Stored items
•••

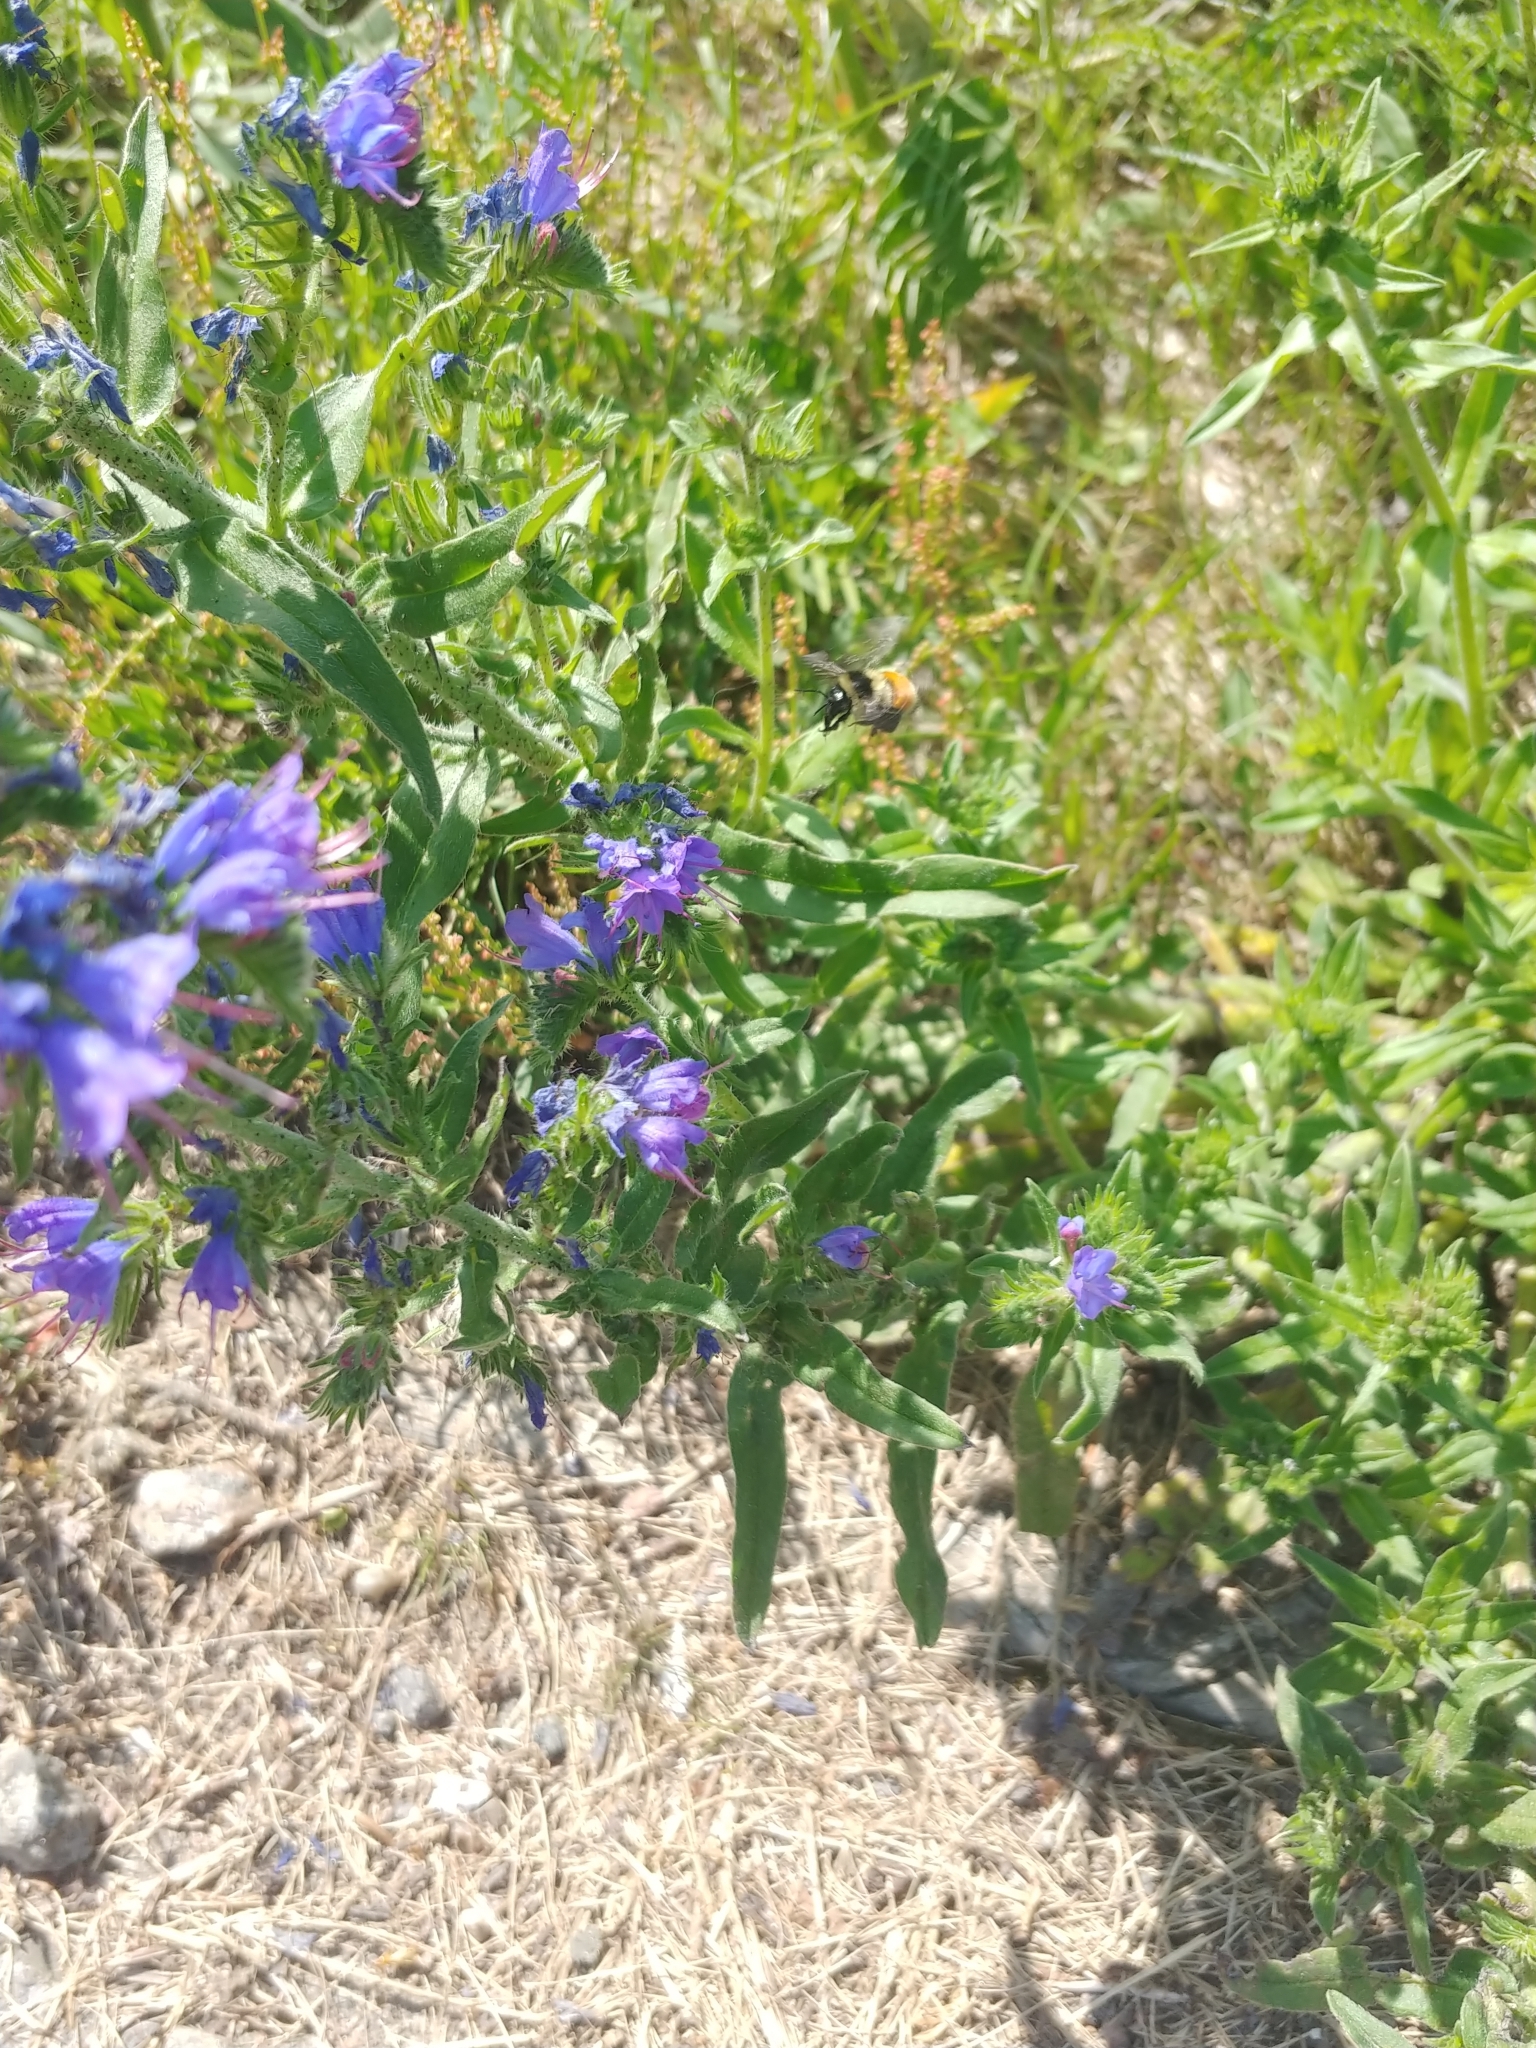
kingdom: Animalia
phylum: Arthropoda
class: Insecta
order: Hymenoptera
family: Apidae
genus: Bombus
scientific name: Bombus ternarius
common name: Tri-colored bumble bee
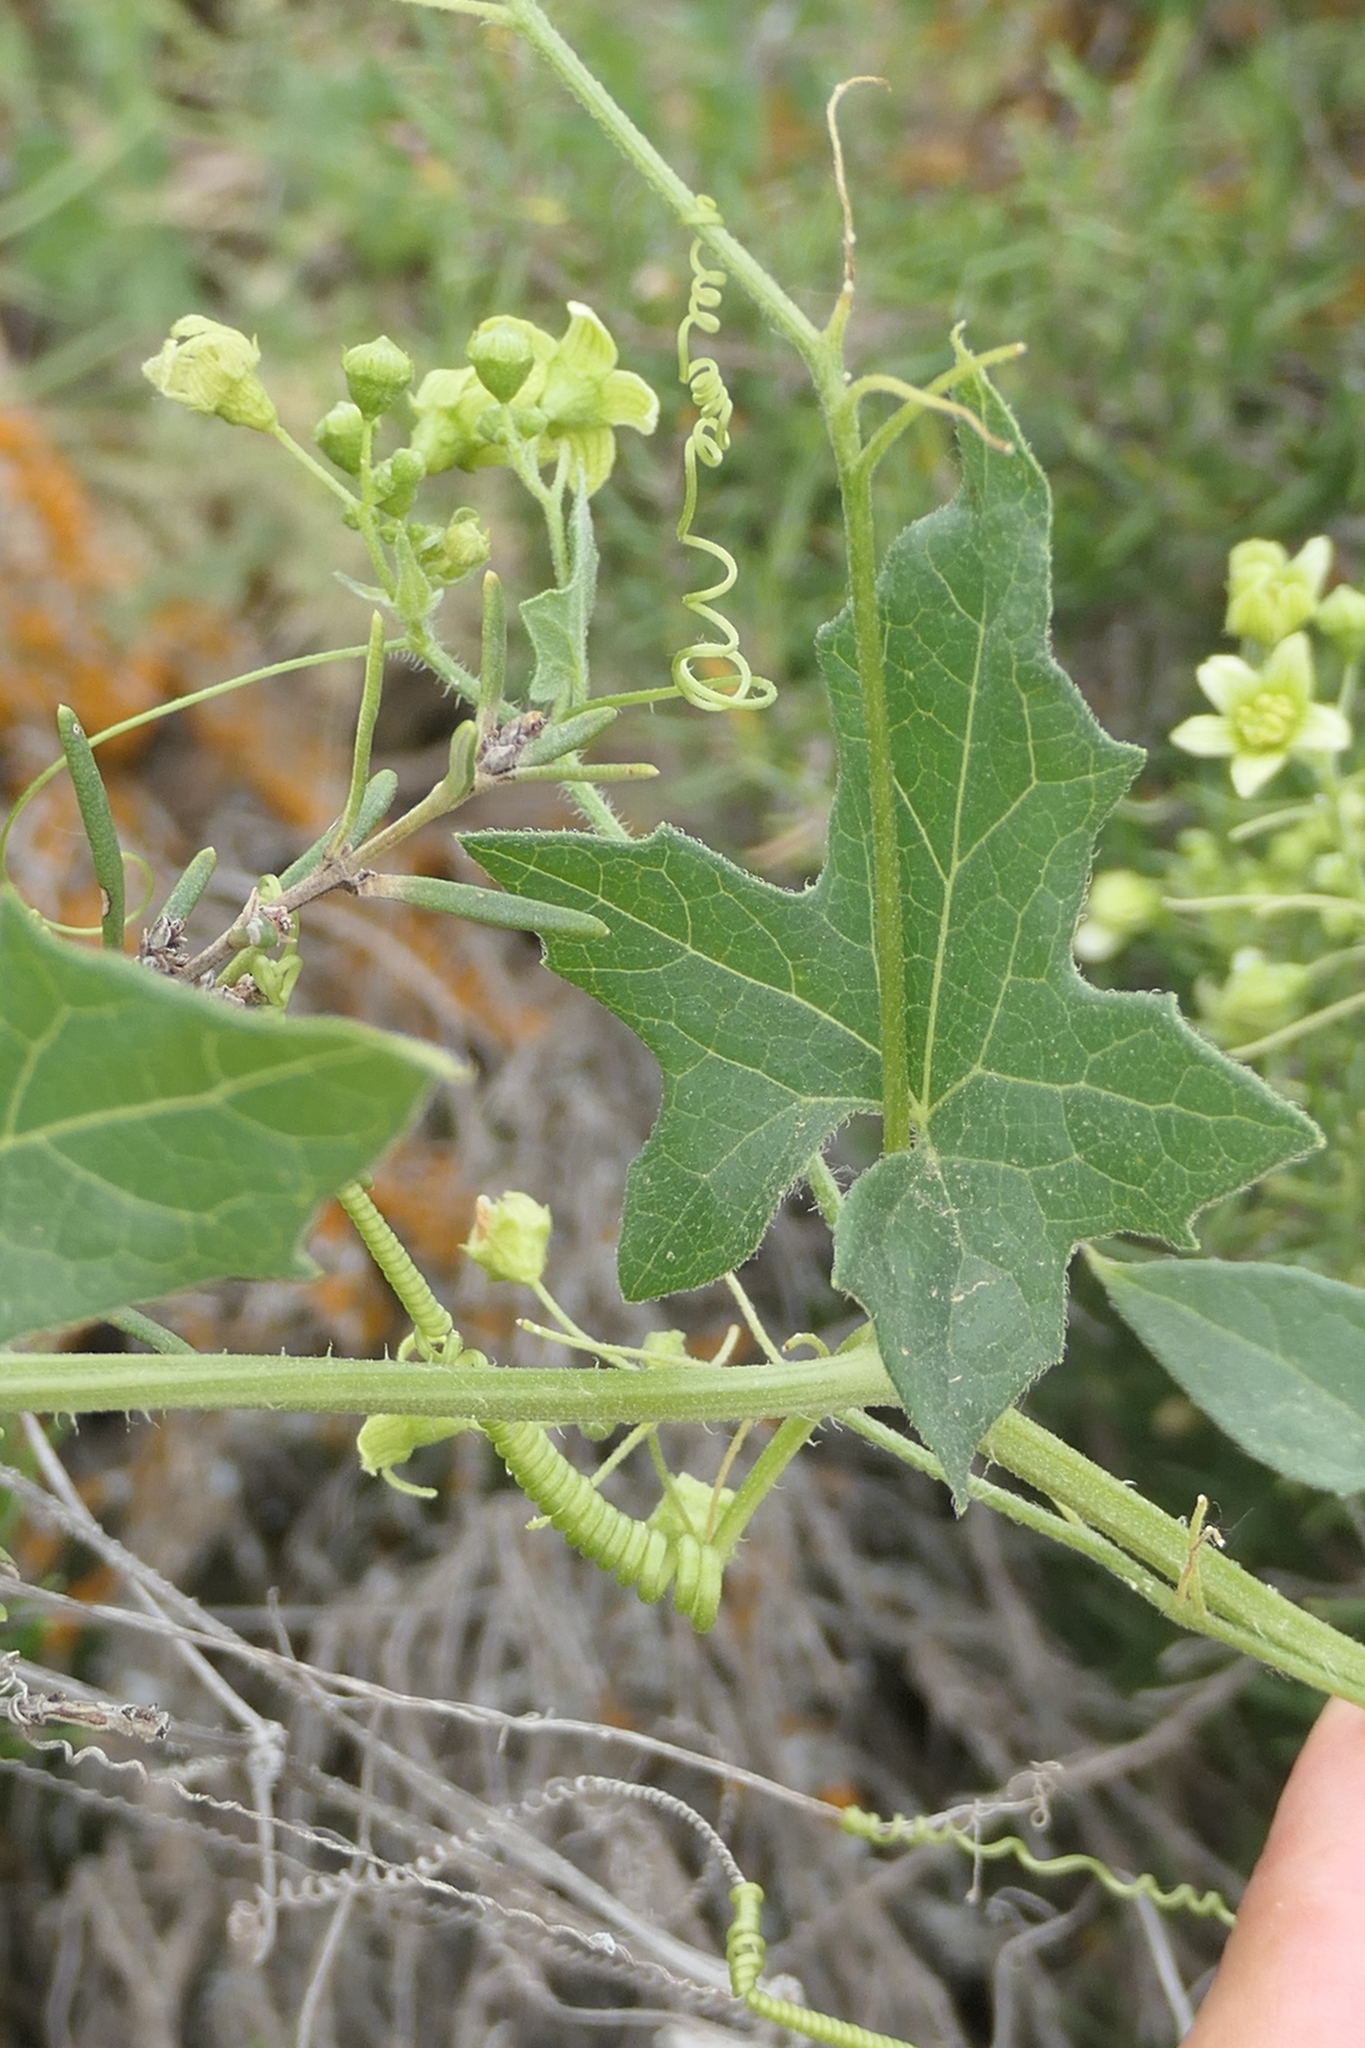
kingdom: Plantae
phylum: Tracheophyta
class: Magnoliopsida
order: Cucurbitales
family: Cucurbitaceae
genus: Bryonia
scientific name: Bryonia cretica
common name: Cretan bryony
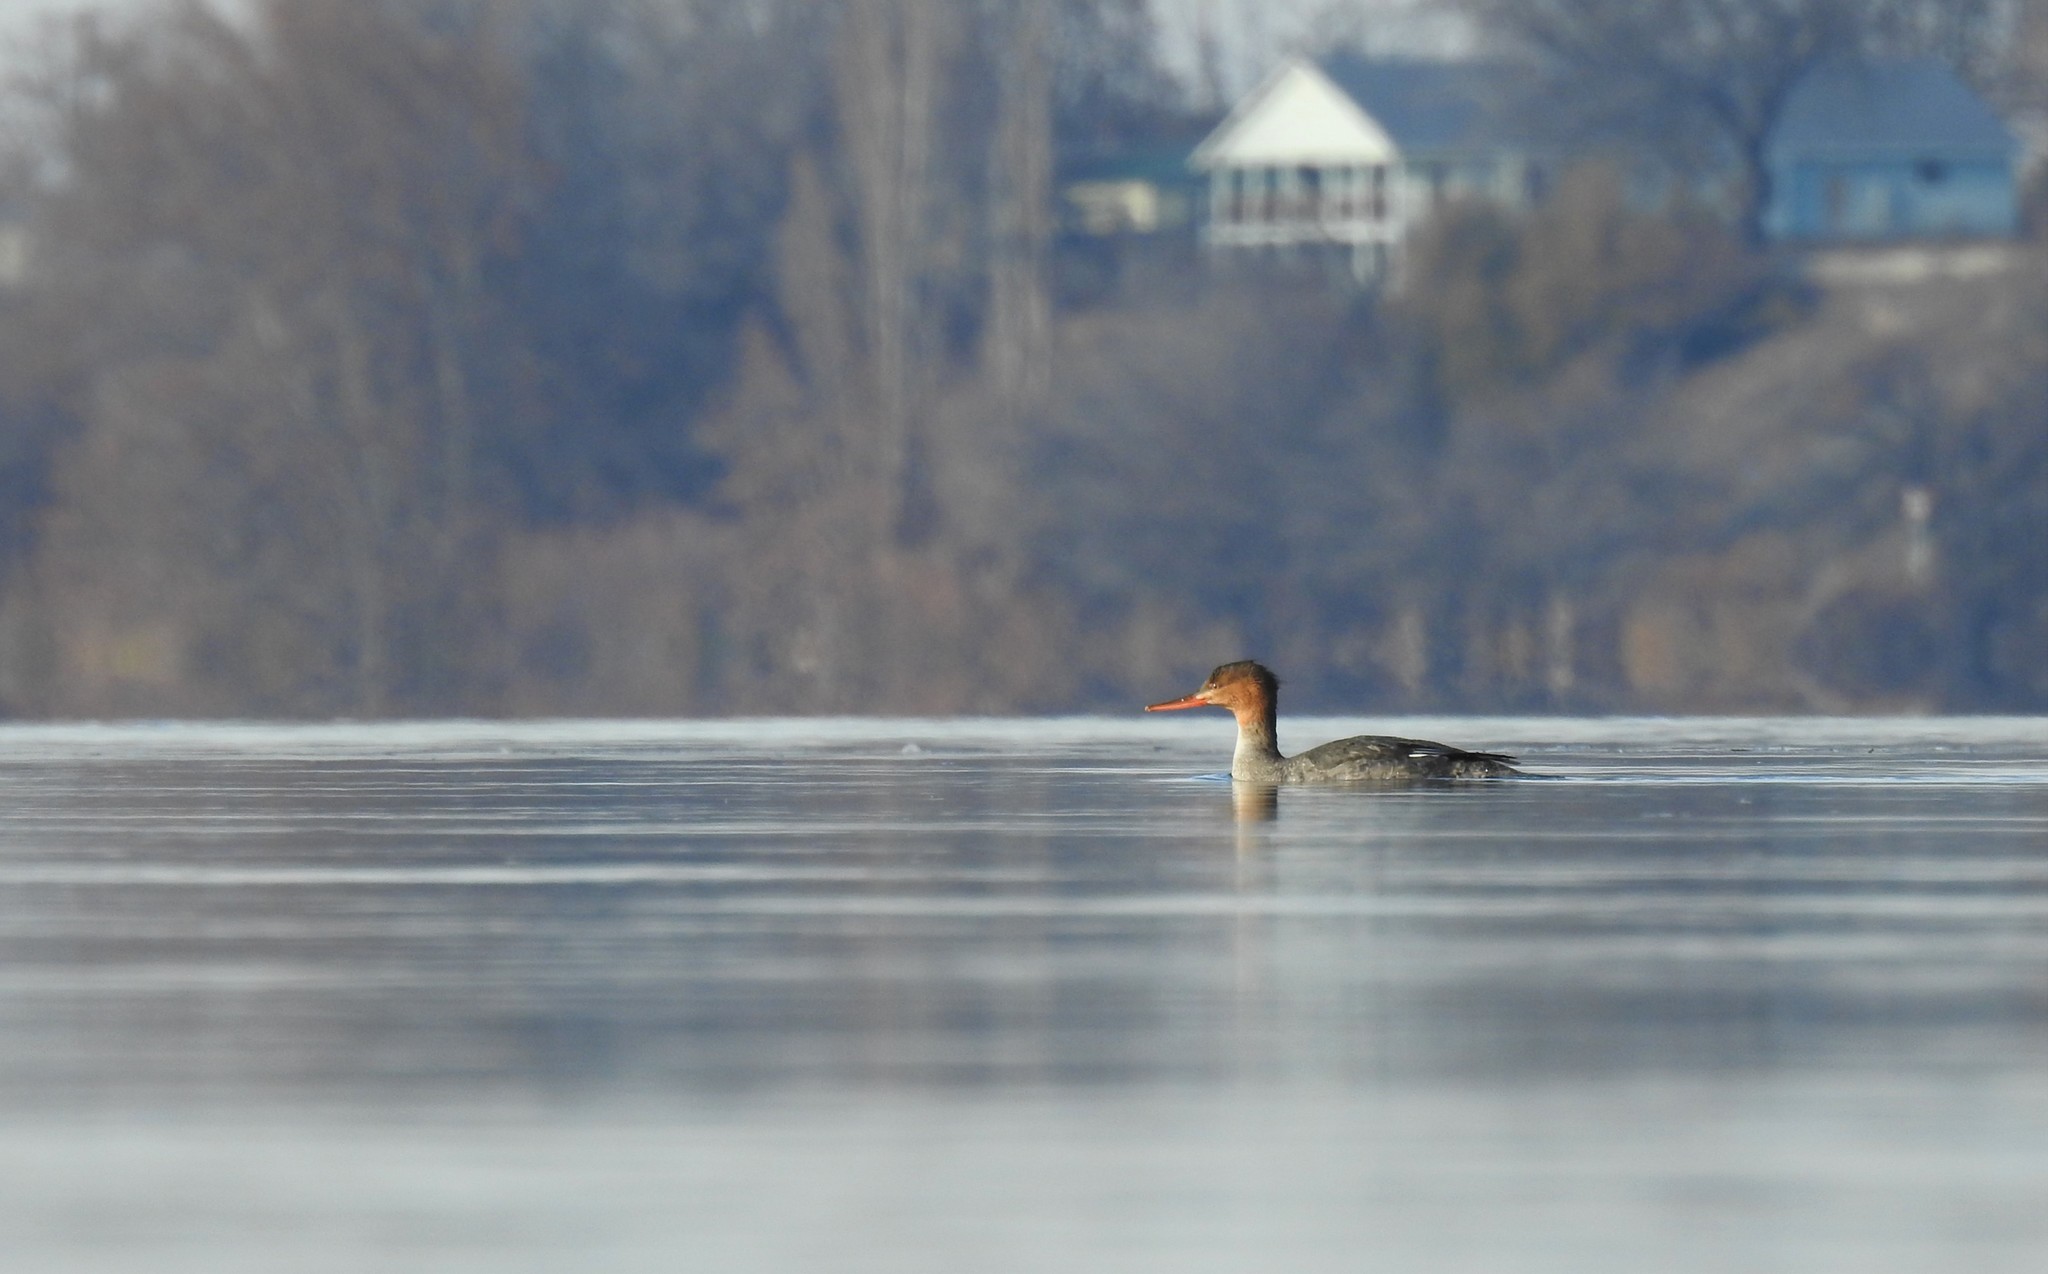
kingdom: Animalia
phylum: Chordata
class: Aves
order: Anseriformes
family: Anatidae
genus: Mergus
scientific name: Mergus serrator
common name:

•••

(Written request): Please rewrite all of the material above, replacing "common name" with "vernacular name" every time it appears and keeping everything else the same. Leave the pictures out of your version.

(Worked solution):
kingdom: Animalia
phylum: Arthropoda
class: Insecta
order: Hymenoptera
family: Apidae
genus: Bombus
scientific name: Bombus ternarius
vernacular name: Tri-colored bumble bee
kingdom: Plantae
phylum: Tracheophyta
class: Magnoliopsida
order: Cucurbitales
family: Cucurbitaceae
genus: Bryonia
scientific name: Bryonia cretica
vernacular name: Cretan bryony
kingdom: Animalia
phylum: Chordata
class: Aves
order: Anseriformes
family: Anatidae
genus: Mergus
scientific name: Mergus serrator
vernacular name:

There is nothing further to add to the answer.